■ THE DATA:
· · ·

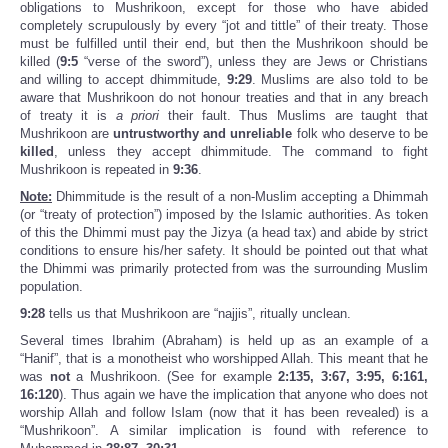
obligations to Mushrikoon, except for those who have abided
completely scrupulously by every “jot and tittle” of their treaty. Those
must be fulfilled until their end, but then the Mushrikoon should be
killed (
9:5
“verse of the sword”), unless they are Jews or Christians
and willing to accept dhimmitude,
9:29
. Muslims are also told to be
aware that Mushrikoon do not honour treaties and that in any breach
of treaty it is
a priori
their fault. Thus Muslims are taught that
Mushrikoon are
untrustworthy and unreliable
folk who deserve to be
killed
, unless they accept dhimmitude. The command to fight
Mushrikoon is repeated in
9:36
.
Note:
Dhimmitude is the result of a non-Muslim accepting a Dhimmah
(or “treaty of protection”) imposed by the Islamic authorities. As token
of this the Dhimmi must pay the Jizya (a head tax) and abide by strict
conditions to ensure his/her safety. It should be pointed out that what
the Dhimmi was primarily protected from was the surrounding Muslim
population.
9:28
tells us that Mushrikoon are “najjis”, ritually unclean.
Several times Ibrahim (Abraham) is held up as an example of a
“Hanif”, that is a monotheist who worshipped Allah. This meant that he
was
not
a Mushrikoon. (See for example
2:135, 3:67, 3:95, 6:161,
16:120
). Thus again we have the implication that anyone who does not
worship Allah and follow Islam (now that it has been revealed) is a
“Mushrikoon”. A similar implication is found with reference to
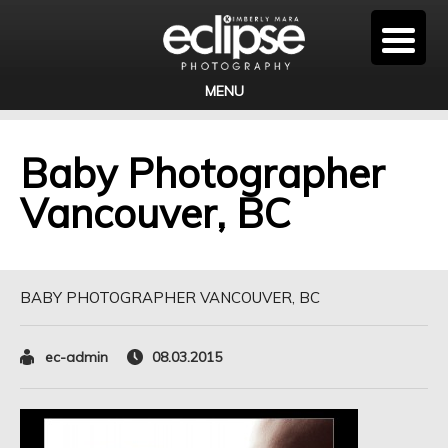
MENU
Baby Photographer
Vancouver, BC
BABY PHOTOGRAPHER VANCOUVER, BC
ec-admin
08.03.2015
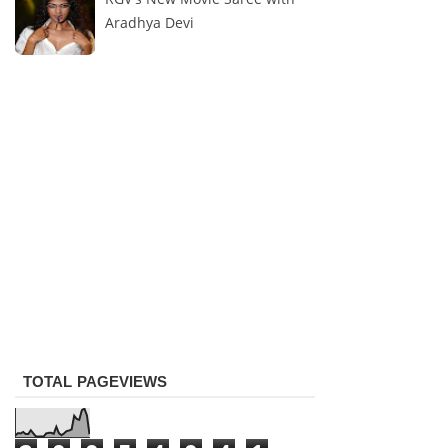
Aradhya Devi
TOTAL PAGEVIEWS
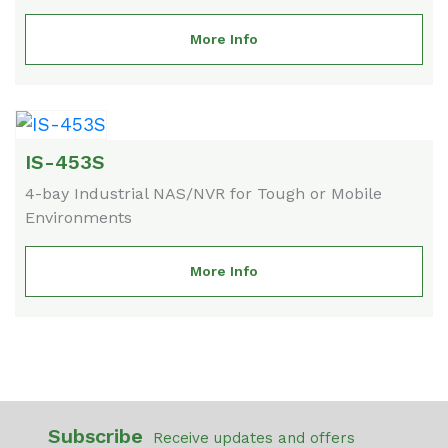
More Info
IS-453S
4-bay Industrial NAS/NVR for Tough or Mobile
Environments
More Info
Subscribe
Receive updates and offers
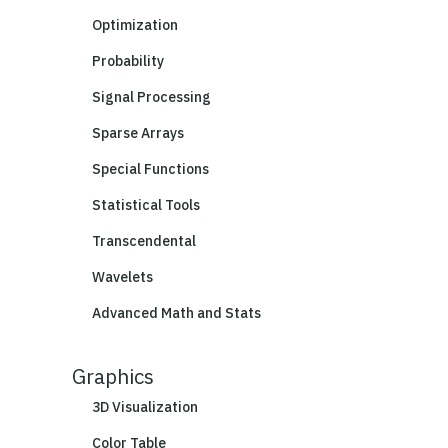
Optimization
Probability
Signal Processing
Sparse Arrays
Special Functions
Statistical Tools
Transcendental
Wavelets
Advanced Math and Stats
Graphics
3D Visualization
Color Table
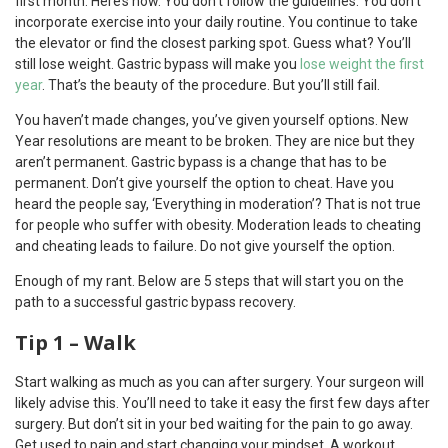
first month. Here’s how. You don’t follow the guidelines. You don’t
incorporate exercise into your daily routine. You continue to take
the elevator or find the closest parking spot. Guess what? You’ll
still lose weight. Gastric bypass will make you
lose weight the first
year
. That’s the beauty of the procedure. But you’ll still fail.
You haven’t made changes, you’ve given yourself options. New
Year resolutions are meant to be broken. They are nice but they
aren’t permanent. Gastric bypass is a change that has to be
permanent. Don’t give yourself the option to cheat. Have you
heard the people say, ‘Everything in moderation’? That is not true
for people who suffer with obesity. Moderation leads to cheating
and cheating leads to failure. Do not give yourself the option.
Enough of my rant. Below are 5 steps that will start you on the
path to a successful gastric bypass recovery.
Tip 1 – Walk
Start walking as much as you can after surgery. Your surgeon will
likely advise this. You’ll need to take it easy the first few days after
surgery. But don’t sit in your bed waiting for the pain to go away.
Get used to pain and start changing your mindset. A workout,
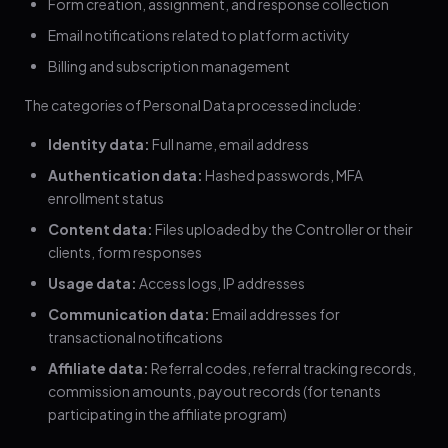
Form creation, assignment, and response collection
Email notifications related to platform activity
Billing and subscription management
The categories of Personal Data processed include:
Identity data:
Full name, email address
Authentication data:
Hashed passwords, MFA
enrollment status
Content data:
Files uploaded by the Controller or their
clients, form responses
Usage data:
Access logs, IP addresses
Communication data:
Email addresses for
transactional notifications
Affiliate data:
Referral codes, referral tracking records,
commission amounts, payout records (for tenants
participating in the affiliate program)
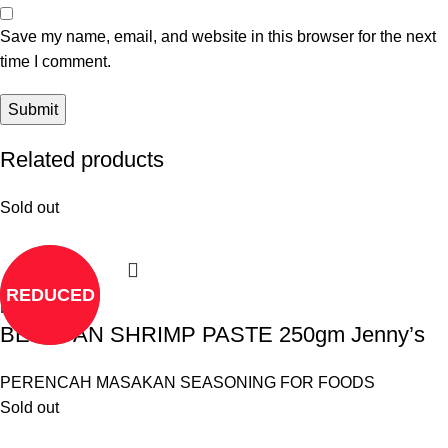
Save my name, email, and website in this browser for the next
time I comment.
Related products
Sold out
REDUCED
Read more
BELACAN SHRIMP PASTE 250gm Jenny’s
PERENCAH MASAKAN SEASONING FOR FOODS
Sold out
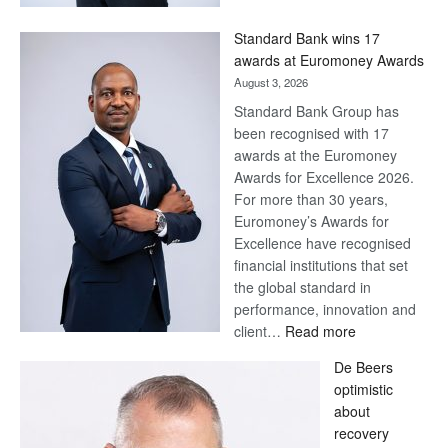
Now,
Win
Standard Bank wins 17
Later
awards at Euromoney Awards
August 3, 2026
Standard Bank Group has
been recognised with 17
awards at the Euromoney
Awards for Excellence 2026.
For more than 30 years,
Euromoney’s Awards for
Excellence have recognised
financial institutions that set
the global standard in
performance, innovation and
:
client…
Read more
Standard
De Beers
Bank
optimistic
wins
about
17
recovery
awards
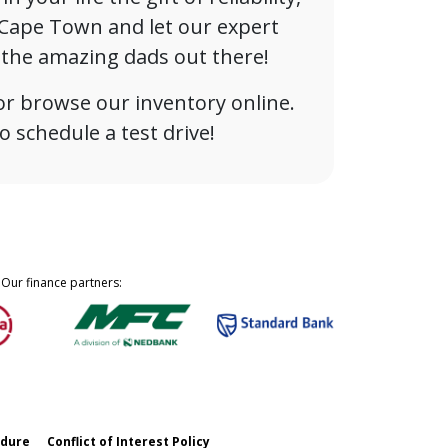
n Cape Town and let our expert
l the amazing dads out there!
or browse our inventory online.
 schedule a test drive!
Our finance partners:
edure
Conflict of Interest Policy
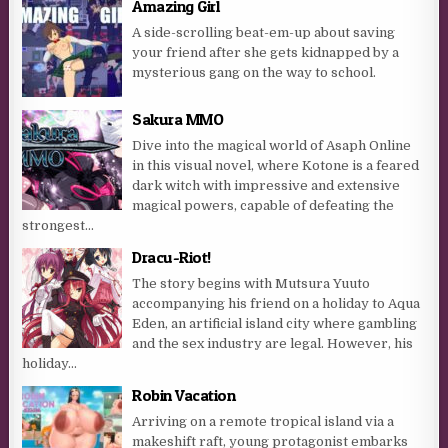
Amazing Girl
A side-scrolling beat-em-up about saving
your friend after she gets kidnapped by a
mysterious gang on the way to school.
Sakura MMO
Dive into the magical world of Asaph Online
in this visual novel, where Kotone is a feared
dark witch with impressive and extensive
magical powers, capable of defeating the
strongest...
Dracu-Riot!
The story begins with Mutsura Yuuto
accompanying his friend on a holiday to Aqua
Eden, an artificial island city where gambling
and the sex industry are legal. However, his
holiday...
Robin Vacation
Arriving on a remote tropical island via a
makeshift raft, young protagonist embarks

· · ·

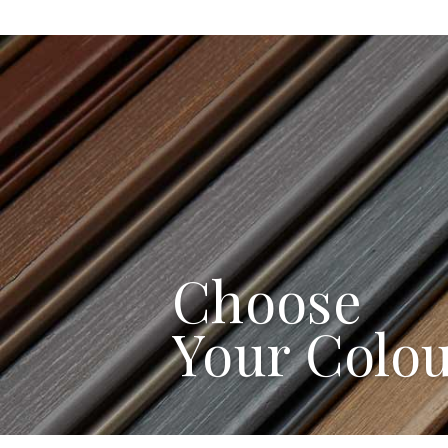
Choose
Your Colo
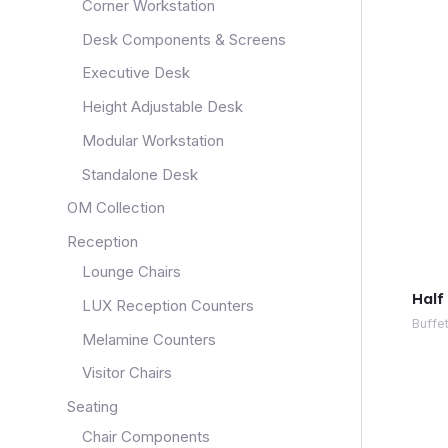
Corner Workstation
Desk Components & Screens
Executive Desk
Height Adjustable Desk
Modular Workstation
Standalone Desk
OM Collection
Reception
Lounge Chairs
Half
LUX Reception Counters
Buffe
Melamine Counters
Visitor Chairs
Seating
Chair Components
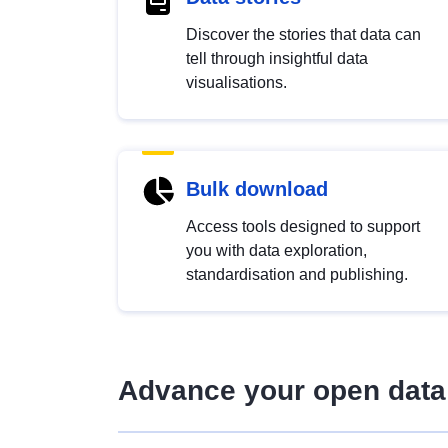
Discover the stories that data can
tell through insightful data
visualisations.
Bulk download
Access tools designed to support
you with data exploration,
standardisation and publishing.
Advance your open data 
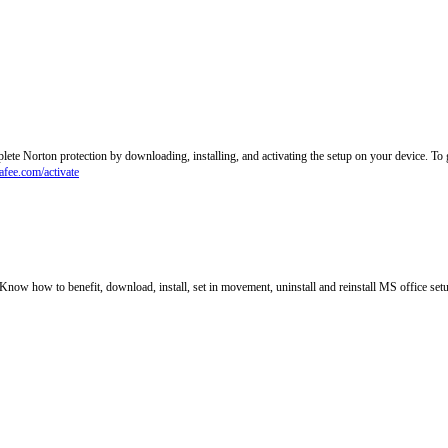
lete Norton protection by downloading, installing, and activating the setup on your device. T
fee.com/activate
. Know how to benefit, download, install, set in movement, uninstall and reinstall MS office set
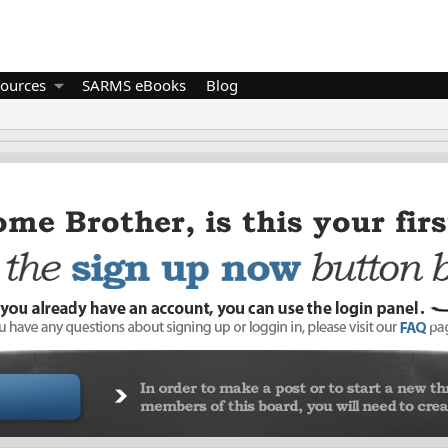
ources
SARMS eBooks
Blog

· · ·

■ WHAT THIS TASK INVOLVES:
When you reach the line with "PERENCAH MASAKAN SEASONING FOR FOODS" in the records above, start writing out each line exactly, and stop after the line with "makeshift raft, young protagonist embarks". Pictures stay out.

■ WRITTEN RESPONSE:
PERENCAH MASAKAN SEASONING FOR FOODS
Sold out
Now,
Win
Standard Bank wins 17
Later
awards at Euromoney Awards
August 3, 2026
Standard Bank Group has
been recognised with 17
awards at the Euromoney
Awards for Excellence 2026.
For more than 30 years,
Euromoney’s Awards for
Excellence have recognised
financial institutions that set
the global standard in
performance, innovation and
:
client…
Read more
Standard
De Beers
Bank
optimistic
wins
about
17
recovery
awards
n Cape Town and let our expert
l the amazing dads out there!
or browse our inventory online.
 schedule a test drive!
Our finance partners:
edure
Conflict of Interest Policy
Amazing Girl
A side-scrolling beat-em-up about saving
your friend after she gets kidnapped by a
mysterious gang on the way to school.
Sakura MMO
Dive into the magical world of Asaph Online
in this visual novel, where Kotone is a feared
dark witch with impressive and extensive
magical powers, capable of defeating the
strongest...
Dracu-Riot!
The story begins with Mutsura Yuuto
accompanying his friend on a holiday to Aqua
Eden, an artificial island city where gambling
and the sex industry are legal. However, his
holiday...
Robin Vacation
Arriving on a remote tropical island via a
makeshift raft, young protagonist embarks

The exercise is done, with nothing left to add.